- _ENTRIES SHOWN_:

^^^^

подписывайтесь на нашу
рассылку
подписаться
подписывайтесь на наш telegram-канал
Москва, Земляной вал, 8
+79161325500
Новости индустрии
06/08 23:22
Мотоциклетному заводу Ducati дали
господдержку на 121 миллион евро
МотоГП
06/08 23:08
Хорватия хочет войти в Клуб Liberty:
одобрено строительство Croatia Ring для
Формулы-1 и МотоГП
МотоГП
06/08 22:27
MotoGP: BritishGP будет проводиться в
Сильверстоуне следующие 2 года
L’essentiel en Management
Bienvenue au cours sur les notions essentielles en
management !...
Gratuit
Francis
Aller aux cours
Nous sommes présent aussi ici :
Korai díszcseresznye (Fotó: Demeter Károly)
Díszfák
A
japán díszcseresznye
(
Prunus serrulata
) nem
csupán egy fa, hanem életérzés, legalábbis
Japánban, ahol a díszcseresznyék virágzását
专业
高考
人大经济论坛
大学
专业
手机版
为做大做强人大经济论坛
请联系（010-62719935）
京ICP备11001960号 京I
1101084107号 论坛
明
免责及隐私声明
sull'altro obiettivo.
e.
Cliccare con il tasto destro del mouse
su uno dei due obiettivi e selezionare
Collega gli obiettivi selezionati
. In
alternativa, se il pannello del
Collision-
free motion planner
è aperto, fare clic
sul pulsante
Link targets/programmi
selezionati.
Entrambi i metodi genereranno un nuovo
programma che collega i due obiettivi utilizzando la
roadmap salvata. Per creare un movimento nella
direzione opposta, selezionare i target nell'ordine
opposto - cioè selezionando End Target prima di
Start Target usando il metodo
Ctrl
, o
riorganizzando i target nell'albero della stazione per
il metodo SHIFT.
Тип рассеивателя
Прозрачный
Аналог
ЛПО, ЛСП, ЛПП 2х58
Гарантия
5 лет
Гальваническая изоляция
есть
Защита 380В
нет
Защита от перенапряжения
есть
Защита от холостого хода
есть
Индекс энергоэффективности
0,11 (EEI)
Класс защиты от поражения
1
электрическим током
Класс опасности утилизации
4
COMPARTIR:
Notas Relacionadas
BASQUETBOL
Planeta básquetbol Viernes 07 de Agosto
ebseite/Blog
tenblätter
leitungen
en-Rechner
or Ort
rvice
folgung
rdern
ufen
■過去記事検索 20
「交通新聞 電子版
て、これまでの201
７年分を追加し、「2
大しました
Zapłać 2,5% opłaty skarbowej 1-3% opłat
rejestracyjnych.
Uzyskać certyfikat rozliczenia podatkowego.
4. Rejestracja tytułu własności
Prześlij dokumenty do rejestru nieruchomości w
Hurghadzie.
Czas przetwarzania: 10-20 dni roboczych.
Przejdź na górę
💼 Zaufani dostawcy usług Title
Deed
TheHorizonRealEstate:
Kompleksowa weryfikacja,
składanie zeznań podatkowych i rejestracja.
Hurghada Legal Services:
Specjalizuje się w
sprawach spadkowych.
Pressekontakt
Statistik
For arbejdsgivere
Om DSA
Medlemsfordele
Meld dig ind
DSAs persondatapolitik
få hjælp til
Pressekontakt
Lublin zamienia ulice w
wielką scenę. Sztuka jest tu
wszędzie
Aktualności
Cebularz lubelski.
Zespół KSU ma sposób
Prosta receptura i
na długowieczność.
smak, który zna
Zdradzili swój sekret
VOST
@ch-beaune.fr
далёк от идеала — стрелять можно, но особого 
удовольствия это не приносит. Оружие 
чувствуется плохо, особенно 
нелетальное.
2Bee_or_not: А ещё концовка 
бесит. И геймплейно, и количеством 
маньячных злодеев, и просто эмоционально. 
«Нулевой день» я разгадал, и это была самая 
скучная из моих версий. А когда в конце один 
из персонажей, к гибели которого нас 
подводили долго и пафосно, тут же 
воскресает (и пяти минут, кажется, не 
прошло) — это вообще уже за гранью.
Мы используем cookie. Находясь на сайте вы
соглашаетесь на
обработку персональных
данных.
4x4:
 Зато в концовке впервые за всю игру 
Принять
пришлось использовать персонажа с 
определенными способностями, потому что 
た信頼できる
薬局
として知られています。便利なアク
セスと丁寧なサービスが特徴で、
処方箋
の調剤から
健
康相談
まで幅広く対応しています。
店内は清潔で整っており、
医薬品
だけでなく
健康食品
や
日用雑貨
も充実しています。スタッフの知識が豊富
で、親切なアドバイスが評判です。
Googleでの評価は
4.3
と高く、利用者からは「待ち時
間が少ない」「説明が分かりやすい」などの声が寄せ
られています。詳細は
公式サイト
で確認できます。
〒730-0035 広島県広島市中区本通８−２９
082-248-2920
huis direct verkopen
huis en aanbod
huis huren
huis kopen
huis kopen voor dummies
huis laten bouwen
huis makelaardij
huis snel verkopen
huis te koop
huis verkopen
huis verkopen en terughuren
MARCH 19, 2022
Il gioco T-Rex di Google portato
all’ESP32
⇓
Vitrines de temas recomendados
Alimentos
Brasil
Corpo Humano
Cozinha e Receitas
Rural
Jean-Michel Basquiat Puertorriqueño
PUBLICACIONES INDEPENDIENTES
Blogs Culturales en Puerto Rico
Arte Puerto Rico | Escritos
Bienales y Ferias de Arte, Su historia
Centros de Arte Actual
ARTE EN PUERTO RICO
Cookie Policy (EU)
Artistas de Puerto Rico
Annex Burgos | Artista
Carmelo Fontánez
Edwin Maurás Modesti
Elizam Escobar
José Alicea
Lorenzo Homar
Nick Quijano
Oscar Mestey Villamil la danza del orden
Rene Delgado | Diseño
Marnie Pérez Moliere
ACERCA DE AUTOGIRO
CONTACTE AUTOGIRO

^^^^

- _PROBLEM DESCRIPTION_: Give every line of the listing above as a JSON list of strings, with one string per line and blank lines left out.

- _RESULT_:
[
  "подписывайтесь на нашу",
  "рассылку",
  "подписаться",
  "подписывайтесь на наш telegram-канал",
  "Москва, Земляной вал, 8",
  "+79161325500",
  "Новости индустрии",
  "06/08 23:22",
  "Мотоциклетному заводу Ducati дали",
  "господдержку на 121 миллион евро",
  "МотоГП",
  "06/08 23:08",
  "Хорватия хочет войти в Клуб Liberty:",
  "одобрено строительство Croatia Ring для",
  "Формулы-1 и МотоГП",
  "МотоГП",
  "06/08 22:27",
  "MotoGP: BritishGP будет проводиться в",
  "Сильверстоуне следующие 2 года",
  "L’essentiel en Management",
  "Bienvenue au cours sur les notions essentielles en",
  "management !...",
  "Gratuit",
  "Francis",
  "Aller aux cours",
  "Nous sommes présent aussi ici :",
  "Korai díszcseresznye (Fotó: Demeter Károly)",
  "Díszfák",
  "A",
  "japán díszcseresznye",
  "(",
  "Prunus serrulata",
  ") nem",
  "csupán egy fa, hanem életérzés, legalábbis",
  "Japánban, ahol a díszcseresznyék virágzását",
  "专业",
  "高考",
  "人大经济论坛",
  "大学",
  "专业",
  "手机版",
  "为做大做强人大经济论坛",
  "请联系（010-62719935）",
  "京ICP备11001960号 京I",
  "1101084107号 论坛",
  "明",
  "免责及隐私声明",
  "sull'altro obiettivo.",
  "e.",
  "Cliccare con il tasto destro del mouse",
  "su uno dei due obiettivi e selezionare",
  "Collega gli obiettivi selezionati",
  ". In",
  "alternativa, se il pannello del",
  "Collision-",
  "free motion planner",
  "è aperto, fare clic",
  "sul pulsante",
  "Link targets/programmi",
  "selezionati.",
  "Entrambi i metodi genereranno un nuovo",
  "programma che collega i due obiettivi utilizzando la",
  "roadmap salvata. Per creare un movimento nella",
  "direzione opposta, selezionare i target nell'ordine",
  "opposto - cioè selezionando End Target prima di",
  "Start Target usando il metodo",
  "Ctrl",
  ", o",
  "riorganizzando i target nell'albero della stazione per",
  "il metodo SHIFT.",
  "Тип рассеивателя",
  "Прозрачный",
  "Аналог",
  "ЛПО, ЛСП, ЛПП 2х58",
  "Гарантия",
  "5 лет",
  "Гальваническая изоляция",
  "есть",
  "Защита 380В",
  "нет",
  "Защита от перенапряжения",
  "есть",
  "Защита от холостого хода",
  "есть",
  "Индекс энергоэффективности",
  "0,11 (EEI)",
  "Класс защиты от поражения",
  "1",
  "электрическим током",
  "Класс опасности утилизации",
  "4",
  "COMPARTIR:",
  "Notas Relacionadas",
  "BASQUETBOL",
  "Planeta básquetbol Viernes 07 de Agosto",
  "ebseite/Blog",
  "tenblätter",
  "leitungen",
  "en-Rechner",
  "or Ort",
  "rvice",
  "folgung",
  "rdern",
  "ufen",
  "■過去記事検索 20",
  "「交通新聞 電子版",
  "て、これまでの201",
  "７年分を追加し、「2",
  "大しました",
  "Zapłać 2,5% opłaty skarbowej 1-3% opłat",
  "rejestracyjnych.",
  "Uzyskać certyfikat rozliczenia podatkowego.",
  "4. Rejestracja tytułu własności",
  "Prześlij dokumenty do rejestru nieruchomości w",
  "Hurghadzie.",
  "Czas przetwarzania: 10-20 dni roboczych.",
  "Przejdź na górę",
  "💼 Zaufani dostawcy usług Title",
  "Deed",
  "TheHorizonRealEstate:",
  "Kompleksowa weryfikacja,",
  "składanie zeznań podatkowych i rejestracja.",
  "Hurghada Legal Services:",
  "Specjalizuje się w",
  "sprawach spadkowych.",
  "Pressekontakt",
  "Statistik",
  "For arbejdsgivere",
  "Om DSA",
  "Medlemsfordele",
  "Meld dig ind",
  "DSAs persondatapolitik",
  "få hjælp til",
  "Pressekontakt",
  "Lublin zamienia ulice w",
  "wielką scenę. Sztuka jest tu",
  "wszędzie",
  "Aktualności",
  "Cebularz lubelski.",
  "Zespół KSU ma sposób",
  "Prosta receptura i",
  "na długowieczność.",
  "smak, który zna",
  "Zdradzili swój sekret",
  "VOST",
  "@ch-beaune.fr",
  "далёк от идеала — стрелять можно, но особого ",
  "удовольствия это не приносит. Оружие ",
  "чувствуется плохо, особенно ",
  "нелетальное.",
  "2Bee_or_not: А ещё концовка ",
  "бесит. И геймплейно, и количеством ",
  "маньячных злодеев, и просто эмоционально. ",
  "«Нулевой день» я разгадал, и это была самая ",
  "скучная из моих версий. А когда в конце один ",
  "из персонажей, к гибели которого нас ",
  "подводили долго и пафосно, тут же ",
  "воскресает (и пяти минут, кажется, не ",
  "прошло) — это вообще уже за гранью.",
  "Мы используем cookie. Находясь на сайте вы",
  "соглашаетесь на",
  "обработку персональных",
  "данных.",
  "4x4:",
  " Зато в концовке впервые за всю игру ",
  "Принять",
  "пришлось использовать персонажа с ",
  "определенными способностями, потому что ",
  "た信頼できる",
  "薬局",
  "として知られています。便利なアク",
  "セスと丁寧なサービスが特徴で、",
  "処方箋",
  "の調剤から",
  "健",
  "康相談",
  "まで幅広く対応しています。",
  "店内は清潔で整っており、",
  "医薬品",
  "だけでなく",
  "健康食品",
  "や",
  "日用雑貨",
  "も充実しています。スタッフの知識が豊富",
  "で、親切なアドバイスが評判です。",
  "Googleでの評価は",
  "4.3",
  "と高く、利用者からは「待ち時",
  "間が少ない」「説明が分かりやすい」などの声が寄せ",
  "られています。詳細は",
  "公式サイト",
  "で確認できます。",
  "〒730-0035 広島県広島市中区本通８−２９",
  "082-248-2920",
  "huis direct verkopen",
  "huis en aanbod",
  "huis huren",
  "huis kopen",
  "huis kopen voor dummies",
  "huis laten bouwen",
  "huis makelaardij",
  "huis snel verkopen",
  "huis te koop",
  "huis verkopen",
  "huis verkopen en terughuren",
  "MARCH 19, 2022",
  "Il gioco T-Rex di Google portato",
  "all’ESP32",
  "⇓",
  "Vitrines de temas recomendados",
  "Alimentos",
  "Brasil",
  "Corpo Humano",
  "Cozinha e Receitas",
  "Rural",
  "Jean-Michel Basquiat Puertorriqueño",
  "PUBLICACIONES INDEPENDIENTES",
  "Blogs Culturales en Puerto Rico",
  "Arte Puerto Rico | Escritos",
  "Bienales y Ferias de Arte, Su historia",
  "Centros de Arte Actual",
  "ARTE EN PUERTO RICO",
  "Cookie Policy (EU)",
  "Artistas de Puerto Rico",
  "Annex Burgos | Artista",
  "Carmelo Fontánez",
  "Edwin Maurás Modesti",
  "Elizam Escobar",
  "José Alicea",
  "Lorenzo Homar",
  "Nick Quijano",
  "Oscar Mestey Villamil la danza del orden",
  "Rene Delgado | Diseño",
  "Marnie Pérez Moliere",
  "ACERCA DE AUTOGIRO",
  "CONTACTE AUTOGIRO"
]